LTSV: limitación del tratamiento de soporte vital; min: minutos; TAS: tensión arterial sistólica; TAD: tensión arterial diastólica; FC: frecuencia cardíaca; FR: frecuencia respiratoria; Sat.O2: saturación de oxígeno; lpm: latidos/minuto; rpm: respiraciones/minuto; ml: mililitros
En cuanto se confirmó la muerte, se inició la NECMO (previo hinchado del balón de Fogarty contralateral) con el paciente intubado pero sin iniciar ventilación (tubo al aire). Seguidamente, el cirujano torácico realizó una esternotomía rápida y, en un tiempo de 7-8 minutos, revisó la cavidad torácica y clampó la aorta torácica justo por encima del catéter de Fogarty. Inmediatamente después se inició ventilación mecánica con una fracción inspirada de oxígeno (FiO2) del 100%, presión positiva al final de la espiración (PEEP) de 5 y 12 respiraciones/minuto. El cirujano canuló la arteria pulmonar y se perfundieron los pulmones con Perfadex (solución de preservación de órganos) hasta alcanzar la limpieza del circuito pulmonar, como en una extracción reglada, realizando maniobras de Valsalva (o suspiros) para valorar la distensibilidad del pulmón. Simultáneamente, la NECMO siguió funcionando y el cirujano hepático realizó una laparotomía media para valorar la viabilidad y confirmar la adecuada perfusión hepática. Preventivamente se infundieron dos concentrados de hematíes y un litro de suero salino 0,9%, para así aumentar el circuito de ECMO previo al clampaje de la vena cava inferior. En el momento en que el cirujano torácico informó de que iba a ligar la vena cava inferior en la desembocadura de la aurícula derecha, ambos cirujanos movilizaron conjuntamente la cánula venosa de la ECMO para bajarla varios centímetros y dejar el extremo distal por debajo de la aurícula derecha. Una vez recolocada la cánula venosa y clampada la vena cava inferior, los flujos de ECMO bajaron ligeramente requiriendo la administración de otros dos hemoconcentrados y 500 ml de suero salino 0,9%. En esta fase ya estaban separados tórax y abdomen con ligadura previa de la aorta y la cava, y se procedió a la extracción reglada pulmonar mientras se continuaba con NECMO. Una vez extraídos los pulmones se mantuvo la NECMO 16 minutos más (tiempo total de NECMO de 84 minutos), se inició la perfusión abdominal con Celsior (solución de preservación de órganos abdominales) a través de la cánula arterial de ECMO y finalmente se extrajeron de forma reglada el hígado y los riñones.

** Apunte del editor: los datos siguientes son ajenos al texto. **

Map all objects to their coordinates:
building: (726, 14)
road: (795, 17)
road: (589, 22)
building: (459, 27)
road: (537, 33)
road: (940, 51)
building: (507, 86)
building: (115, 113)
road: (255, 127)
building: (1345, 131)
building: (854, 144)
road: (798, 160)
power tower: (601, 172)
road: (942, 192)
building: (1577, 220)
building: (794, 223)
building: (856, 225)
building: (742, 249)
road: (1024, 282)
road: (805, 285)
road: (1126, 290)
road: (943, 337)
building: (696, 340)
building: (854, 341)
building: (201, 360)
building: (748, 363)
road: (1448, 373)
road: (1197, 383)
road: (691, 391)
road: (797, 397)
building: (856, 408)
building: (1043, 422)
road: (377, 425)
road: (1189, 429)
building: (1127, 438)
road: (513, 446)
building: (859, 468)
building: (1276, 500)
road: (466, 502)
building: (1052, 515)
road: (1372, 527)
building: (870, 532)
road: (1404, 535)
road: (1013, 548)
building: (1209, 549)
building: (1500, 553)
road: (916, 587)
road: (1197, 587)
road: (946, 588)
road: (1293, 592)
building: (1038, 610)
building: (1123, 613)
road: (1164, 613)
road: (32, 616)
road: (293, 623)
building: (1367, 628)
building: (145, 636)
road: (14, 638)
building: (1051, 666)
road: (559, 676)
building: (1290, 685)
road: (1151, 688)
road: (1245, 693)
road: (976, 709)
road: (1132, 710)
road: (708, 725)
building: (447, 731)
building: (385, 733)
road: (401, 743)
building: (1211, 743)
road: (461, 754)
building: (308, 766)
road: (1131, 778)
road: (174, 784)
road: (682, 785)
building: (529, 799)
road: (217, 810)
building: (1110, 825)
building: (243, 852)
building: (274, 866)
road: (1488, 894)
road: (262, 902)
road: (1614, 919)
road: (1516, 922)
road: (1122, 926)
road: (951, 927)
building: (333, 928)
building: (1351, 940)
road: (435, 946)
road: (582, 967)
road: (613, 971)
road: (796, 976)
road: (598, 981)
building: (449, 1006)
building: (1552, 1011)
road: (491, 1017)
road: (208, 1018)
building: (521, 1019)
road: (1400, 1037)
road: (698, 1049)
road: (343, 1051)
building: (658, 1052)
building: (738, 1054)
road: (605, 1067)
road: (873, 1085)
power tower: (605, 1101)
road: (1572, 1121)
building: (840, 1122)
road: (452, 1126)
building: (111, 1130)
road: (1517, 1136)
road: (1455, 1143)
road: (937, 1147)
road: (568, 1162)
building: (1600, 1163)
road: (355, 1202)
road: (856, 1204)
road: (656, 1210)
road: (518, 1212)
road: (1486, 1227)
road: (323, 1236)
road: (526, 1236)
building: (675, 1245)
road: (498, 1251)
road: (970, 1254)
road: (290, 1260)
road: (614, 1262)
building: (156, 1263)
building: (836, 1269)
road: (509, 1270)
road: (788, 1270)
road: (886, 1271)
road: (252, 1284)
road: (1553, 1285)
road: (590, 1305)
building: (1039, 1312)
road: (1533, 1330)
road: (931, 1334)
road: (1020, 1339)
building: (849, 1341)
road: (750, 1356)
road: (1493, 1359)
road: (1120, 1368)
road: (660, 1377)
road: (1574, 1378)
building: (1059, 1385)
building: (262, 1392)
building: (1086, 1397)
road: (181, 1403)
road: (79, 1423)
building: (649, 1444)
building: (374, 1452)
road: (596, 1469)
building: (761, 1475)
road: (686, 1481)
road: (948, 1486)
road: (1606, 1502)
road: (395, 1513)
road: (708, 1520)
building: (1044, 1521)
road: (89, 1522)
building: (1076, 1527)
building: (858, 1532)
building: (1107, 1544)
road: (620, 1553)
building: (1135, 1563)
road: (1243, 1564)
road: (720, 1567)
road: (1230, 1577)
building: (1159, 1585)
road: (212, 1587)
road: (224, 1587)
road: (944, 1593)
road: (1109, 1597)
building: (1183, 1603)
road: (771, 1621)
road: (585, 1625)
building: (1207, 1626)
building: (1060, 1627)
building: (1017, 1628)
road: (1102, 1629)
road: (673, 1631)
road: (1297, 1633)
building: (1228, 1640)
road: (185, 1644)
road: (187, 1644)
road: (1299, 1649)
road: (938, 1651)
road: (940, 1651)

Durante todo el proceso se realizaron determinaciones seriadas cada 20 minutos del equilibrio ácido-base y perfil iónico, hematología y bioquímica hepática y renal.
PaO2: presión arterial de oxígeno (mmHg); PaCO2: presión arterial de dióxido de carbono (mmHg); HCO3-: bicarbonato (mmol/L); Lact.: lactato (mg/dL); Bil.: bilirrubina (mg/dL); Hto.: hematocrito (%); Hb.: hemoglobina (g/dL); Gluc.: glucemia (mg/dL); Na+: ión sodio (mmol/L); K+: ión potasio (mmol/L); min: minutos
En cuanto a los receptores de los injertos extraídos, todos han presentado una evolución favorable postrasplante. El receptor pulmonar recibió un trasplante bipulmonar con buena evolución durante su mes de ingreso en UCI y posterior estancia en planta de hospitalización.